Exercise details: Copy each line from the records below in which the word "knee" is found.

Data for this exercise:
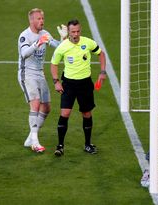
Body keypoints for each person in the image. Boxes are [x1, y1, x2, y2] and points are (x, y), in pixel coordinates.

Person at [50, 19, 106, 156]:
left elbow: (101, 54)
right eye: (73, 32)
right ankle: (60, 146)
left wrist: (103, 72)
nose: (75, 34)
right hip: (68, 84)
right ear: (68, 32)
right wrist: (56, 81)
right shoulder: (63, 46)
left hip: (85, 84)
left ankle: (88, 144)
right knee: (65, 114)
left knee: (86, 113)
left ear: (80, 30)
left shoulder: (88, 42)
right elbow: (53, 64)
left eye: (78, 31)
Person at [18, 8, 68, 153]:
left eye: (42, 18)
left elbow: (59, 47)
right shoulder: (25, 36)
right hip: (27, 73)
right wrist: (37, 43)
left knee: (46, 107)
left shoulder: (45, 34)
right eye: (39, 19)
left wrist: (64, 39)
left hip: (40, 74)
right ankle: (35, 141)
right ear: (31, 20)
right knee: (35, 102)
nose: (42, 21)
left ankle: (30, 138)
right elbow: (24, 53)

Result for this task:
right knee: (65, 114)
left knee: (86, 113)
left knee: (46, 107)
right knee: (35, 102)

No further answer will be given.